LLHEVER commented 1 year ago

@magehrig Hello, I have checked the cam_to_cam.yaml file and I found that there isn't T_23 but T_32, However I think the number substitution should follow the rule of symmetry and due to lack of knowledge of camera calibration, I'm still afraid of whether the numbers are right? Could you help check whether the numbers are right? image I would appreciate it if you could help me!Thank you very much!

magehrig commented 1 year ago

That should work for you:

K_r2 = np.eye(3)
K_r2[[0, 1, 0, 1], [0, 1, 2, 2]] = conf['intrinsics']['camRect2']['camera_matrix']
K_r3 = np.eye(3)
K_r3[[0, 1, 0, 1], [0, 1, 2, 2]] = conf['intrinsics']['camRect3']['camera_matrix']

R_r2_2 = Rot.from_matrix(np.array(conf['extrinsics']['R_rect2']))
R_r3_3 = Rot.from_matrix(np.array(conf['extrinsics']['R_rect3']))

T_r2_2 = Transform.from_rotation(R_r2_2)
T_r3_3 = Transform.from_rotation(R_r3_3)
T_3_2 = Transform.from_transform_matrix(np.array(conf['extrinsics']['T_32']))

T_r2_r3 = T_r2_2 @ T_3_2.inverse() @ T_r3_3.inverse()

R_r2_r3_matrix = T_r2_r3.R().as_matrix()
P_r2_r3 = K_r2 @ R_r2_r3_matrix @ np.linalg.inv(K_r3)
LLHEVER commented 1 year ago

OK, thank you very much! @magehrig

2c984r83y commented 2 months ago

That should work for you:

K_r2 = np.eye(3)
K_r2[[0, 1, 0, 1], [0, 1, 2, 2]] = conf['intrinsics']['camRect2']['camera_matrix']
K_r3 = np.eye(3)
K_r3[[0, 1, 0, 1], [0, 1, 2, 2]] = conf['intrinsics']['camRect3']['camera_matrix']

R_r2_2 = Rot.from_matrix(np.array(conf['extrinsics']['R_rect2']))
R_r3_3 = Rot.from_matrix(np.array(conf['extrinsics']['R_rect3']))

T_r2_2 = Transform.from_rotation(R_r2_2)
T_r3_3 = Transform.from_rotation(R_r3_3)
T_3_2 = Transform.from_transform_matrix(np.array(conf['extrinsics']['T_32']))

T_r2_r3 = T_r2_2 @ T_3_2.inverse() @ T_r3_3.inverse()

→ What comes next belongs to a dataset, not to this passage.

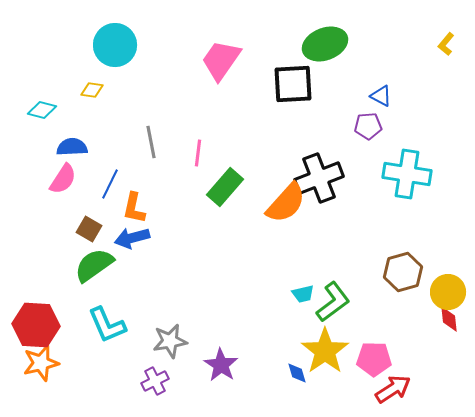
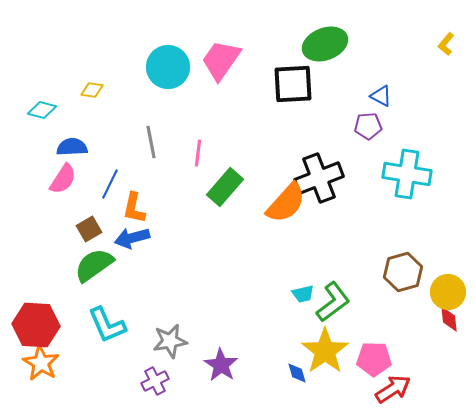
cyan circle: moved 53 px right, 22 px down
brown square: rotated 30 degrees clockwise
orange star: rotated 27 degrees counterclockwise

R_r2_r3_matrix = T_r2_r3.R().as_matrix()
P_r2_r3 = K_r2 @ R_r2_r3_matrix @ np.linalg.inv(K_r3)

Thanks for your code! I am also working on Event-Intensity Stereo. This code assumes that the scene is far away, but close objects are still not perfectly aligned, which seems to affect the accuracy of Event-Intensity Stereo?